Can you point to a time when your spiritual journey began? It’s a question that came to me when an old high school friend and I reconnected on social media.
My friend wrote that one of my articles prompted him to ask the question. The article suggested to him my spiritual journey has taken place over many years. “Did it begin in high school?” he asked. Then jokingly he added, “Not in high school, I hope, where I was only concerned with hormones and sports.”
I haven’t yet answered because I don’t know when my spiritual journey began. Did it begin in high school? Has it been life-long? There are watershed moments, times of purposeful dedication and purposely accepting The Call. There have been times of knowingly jumping off the cliff into the abyss and times of quiet dedication and devotion. Have I led my life in quiet contemplation and meditation? At times, yes, but not always.

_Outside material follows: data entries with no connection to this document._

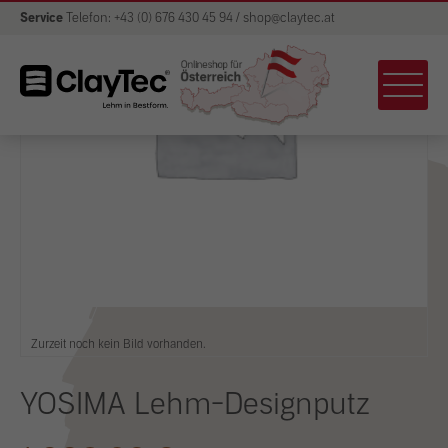
Service
Telefon: +43 (0) 676 430 45 94 / shop@claytec.at
Zurzeit noch kein Bild vorhanden.
YOSIMA Lehm-Designputz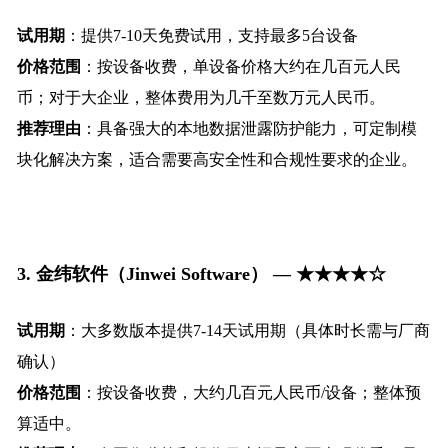
试用期
：提供7-10天免费试用，支持最多5台设备
价格范围
：按设备收费，单设备价格大约在几百元人民
币；对于大企业，整体费用为几千至数万元人民币。
推荐理由
：具备强大的本地数据泄露防护能力，可定制模
块化解决方案，适合需要高安全性和合规性要求的企业。
3.
金纬软件（Jinwei Software） — ★★★★☆
试用期
：大多数版本提供7-14天试用期（具体时长需与厂商
确认）
价格范围
：按设备收费，大约几百元人民币/设备；整体预
算适中。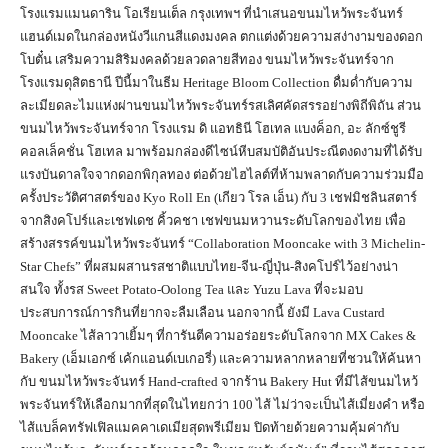
โรงแรมแมนดาริน โอเรียนเต็ล กรุงเทพฯ ที่นำเสนอขนมไหว้พระจันทร์
แฮนด์เมดในกล่องหนังวีแกนสีแดงมงคล ตกแต่งด้วยความสง่างามของดอก
โบตั๋น เสริมความสิริมงคลด้วยลวดลายสีทอง ขนมไหว้พระจันทร์จาก
โรงแรมดุสิตธานี ปีนี้มาในธีม Heritage Bloom Collection ดื่มด่ำกับความ
ละเมียดละไมแห่งผ่านขนมไหว้พระจันทร์รสเลิศคัดสรรอย่างพิถีพิถัน ส่วน
ขนมไหว้พระจันทร์จาก โรงแรม ดิ แอทธินี โฮเทล แบงค็อก, อะ ลักซ์ชูรี
คอลเล็คชั่น โฮเทล มาพร้อมกล่องดีไซน์หีบสมบัติอันประณีตงดงามที่ได้รับ
แรงบันดาลใจจากดอกพิกุลทอง ต่อด้วยไฮไลต์ที่ห้ามพลาดกับความร่วมมือ
ครั้งประวัติศาสตร์ของ Kyo Roll En (เกียว โรล เอ็น) กับ 3 เชฟมิชลินสตาร์
จากสิงคโปร์และเชฟเดช คิ้วคชา เชฟขนมหวานระดับโลกของไทย เพื่อ
สร้างสรรค์ขนมไหว้พระจันทร์ “Collaboration Mooncake with 3 Michelin-
Star Chefs” ที่ผสมผสานรสชาติแบบไทย-จีน-ญี่ปุ่น-สิงคโปร์ไว้อย่างน่า
สนใจ ทั้งรส Sweet Potato-Oolong Tea และ Yuzu Lava ที่จะมอบ
ประสบการณ์การกินที่ยากจะลืมเลือน นอกจากนี้ ยังมี Lava Custard
Mooncake ไส้ลาวาเยิ้มๆ ที่การันตีความอร่อยระดับโลกจาก MX Cakes &
Bakery (เอ็มเอกซ์ เค้กแอนด์เบเกอรี่) และความหลากหลายที่ชวนให้ค้นหา
กับ ขนมไหว้พระจันทร์ Hand-crafted จากร้าน Bakery Hut ที่มีไส้ขนมไหว้
พระจันทร์ให้เลือกมากที่สุดในไทยกว่า 100 ไส้ ไม่ว่าจะเป็นไส้เมี่ยงคำ หรือ
ไส้แบล็คทรัฟเฟิลแมคคาเดเมียสุดพรีเมียม ปิดท้ายด้วยความคุ้มค่ากับ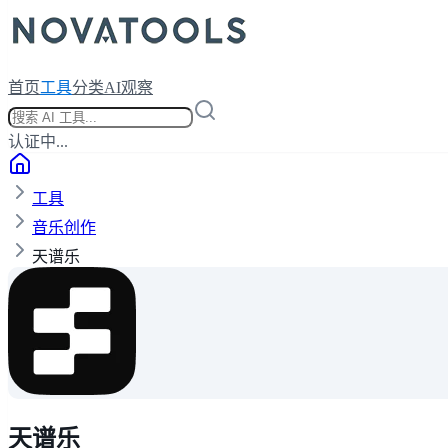
首页
工具
分类
AI观察
认证中...
工具
音乐创作
天谱乐
天谱乐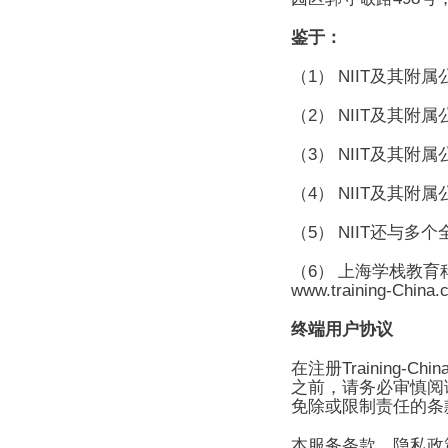
鉴于：
1
NIIT
（
）
及其附属
2
NIIT
（
）
及其附属
3
NIIT
（
）
及其附属
4
NIIT
（
）
及其附属
5
NIIT
（
）
还与多个
6
（
） 上海学
栈
教育
www.training-China.
终端用户协议
Training-Chin
在注册
之前，请务必审慎阅
免除或限制责任的条
本服务条款、隐私政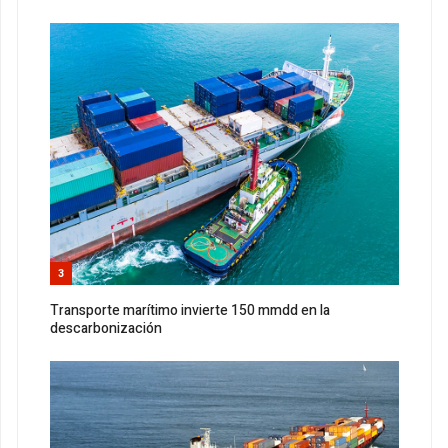
3
Transporte marítimo invierte 150 mmdd en la
descarbonización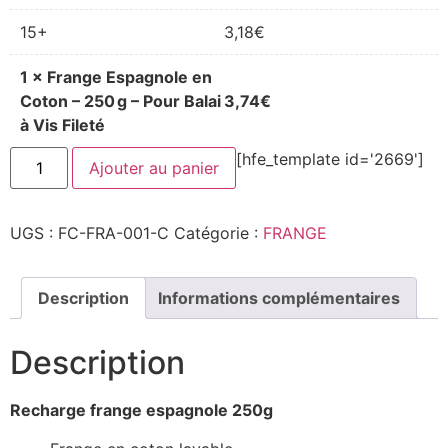
15+
3,18
€
1
×
Frange Espagnole en
Coton – 250 g – Pour Balai
3,74
€
à Vis Fileté
quantité
[hfe_template id='2669']
Ajouter au panier
de
Frange
Espagnole
en
UGS :
FC-FRA-001-C
Catégorie :
FRANGE
Coton
–
250 g
–
Pour
Description
Informations complémentaires
Balai
à
Vis
Description
Fileté
Recharge frange espagnole 250g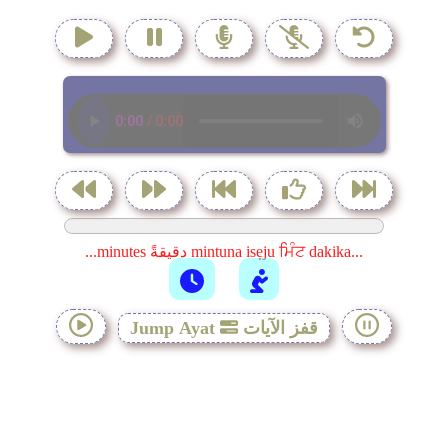
...minutes دقيقةً mintuna isẹju ਮਿੰਟ dakika...
قفز الآيات
Jump Ayat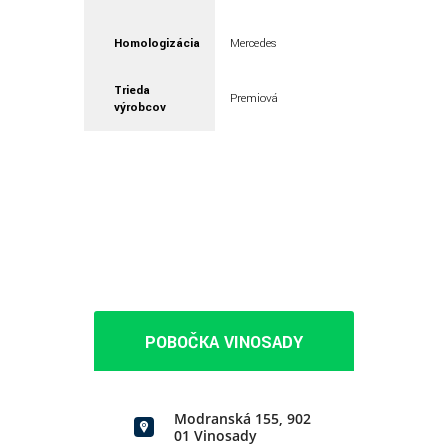
Homologizácia
Mercedes
Trieda
Premiová
výrobcov
POBOČKA VINOSADY
Modranská 155, 902
01 Vinosady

I believe the spiritual journey asks of us more than we think we have to give and give us more than we think we deserve. Often I have banged and barged my way through life often paying a terrible price for my foolishness while at other times experiencing such grace I felt I could not endure the blessing for it burned away all that was unlike itself and there is an agony in that to the human being who, by our very nature tends to cling to the familiar while our souls cry out for the adventure and the growth within it even in the moments of fear.
When I most want to curl up, I am pried open and forced to lie awake, my very being, stretched wide to the limits until the terrible storm that whips across my heart is stilled and I am at peace once more. Why then, you may ask, would any human being take such a journey, and I answer, “Because we are human, and it is the human experience to remember the truth of who we are—the spiritual being having the gamut of the human adventure in all its glory and gore.
And in the end, in the end, some say, we shall all return to enfold ourselves back into the God Head, once again become part of Prime Spirit, evolving forever, washing us all clean of pain until there is only a love so profound and perfect, we only glimpse for the slightest of seconds its depth while here on Earth. Is that then what we strive for? To reach our original home and never leave. Perhaps.
But then again, perhaps we only reach there to leave again. After all, who can avoid the pull of the adventure whether it be the thrill of the open road or the unknown destination of life around the next corner—or galaxy—or dimension? Perhaps then, when we return to this adventure we call life, we begin where we left off, already on our spiritual journey.